Reason for most active funds underperforming is two-fold. Multi-cap funds and mid n small-cap funds have fallen much more than Nifty in 2018 and 2019. Among large caps, certain sectors like metals and infrastructure have taken heavy beating making to diversify large-cap underperforming.

“Investment managers are not beating the market. The market is beating them,” said Koel Ghosh, Head- South Asia, S&P Dow Jones Indices.

According to SPIVA (S&P Indices Versus Active Funds) Scorecard, over the last one-year period, the S&P BSE 100 returned merely 2.62 percent and 92 percent of large-cap equity funds underperformed the benchmark.

In fact, across 5-year and 10-year period too, the majority of actively managed large-cap equity funds underperformed the S&P BSE 100 Index.

WHY ETFs

Five years ago, Indian passive product AUM was largely concentrated around Gold ETFs.

But changing regulations, evolving market microstructure, and Indian government initiatives have led to the rapid growth of passive investments.

ETF experts also said that although passive investing is still at a nascent stage it is experiencing notable momentum. One of the major reason for the success of ETFs is government initiatives.

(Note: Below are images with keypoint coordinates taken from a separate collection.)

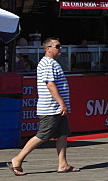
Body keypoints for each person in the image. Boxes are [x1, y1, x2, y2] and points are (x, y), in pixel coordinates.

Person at [7, 38, 79, 174]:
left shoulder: (53, 63)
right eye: (57, 46)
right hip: (50, 107)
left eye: (60, 46)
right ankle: (18, 159)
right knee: (43, 135)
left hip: (56, 108)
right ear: (48, 49)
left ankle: (63, 164)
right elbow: (49, 84)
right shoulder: (46, 63)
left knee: (63, 134)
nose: (60, 49)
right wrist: (61, 103)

“Government initiatives are helping ETFs grow. EPFO (Employees’ Provident Fund Organisation) invests the incremental surplus into equity ETFs. Also, DIPAM (Department of Investment and Public Asset Management) does its disinvestments via ETFs whether it’s CPSE ETF or Bharat 22 ETF,” said Ghosh.

As per S&P Dow Jones data, DIPAM has raised around Rs 340 bln via multiple tranches through various ETFs since 2013. AMFI data indicates the assets under management (AUM) of passively managed funds have crossed the Rs 1 lakh crore mark.

Another driver is the push from the Securities and Exchange Board of India to drive costs down for investors and increase transparency.

“Approximating the difference between the costs of active funds (165 bps) versus passive products (53.5 bps), an Indian investor can potentially save upwards of 100 basis points investing via passive route," Ghosh said.

To illustrate the importance of costs, we will consider the total expense ratio (TER) for Indian equity mutual funds. The TERs for active equity funds are in the range of 105 bps to 225 bps.

In addition, the TER for index funds and ETF is restricted to 1 percent though, in reality, the expense ratios for many passive ETF options are much lower, dropping to as low as 7 bps for large-cap ETFs based on the S&P BSE Sensex.

Passive Challenging Active

Both globally and locally, statistics prove that benchmarks are outperforming active funds, as per SPIVA report.

As markets efficiencies grow,  experts say that it will become challenging for active funds to regularly beat the benchmarks, hence passive investing is here to stay.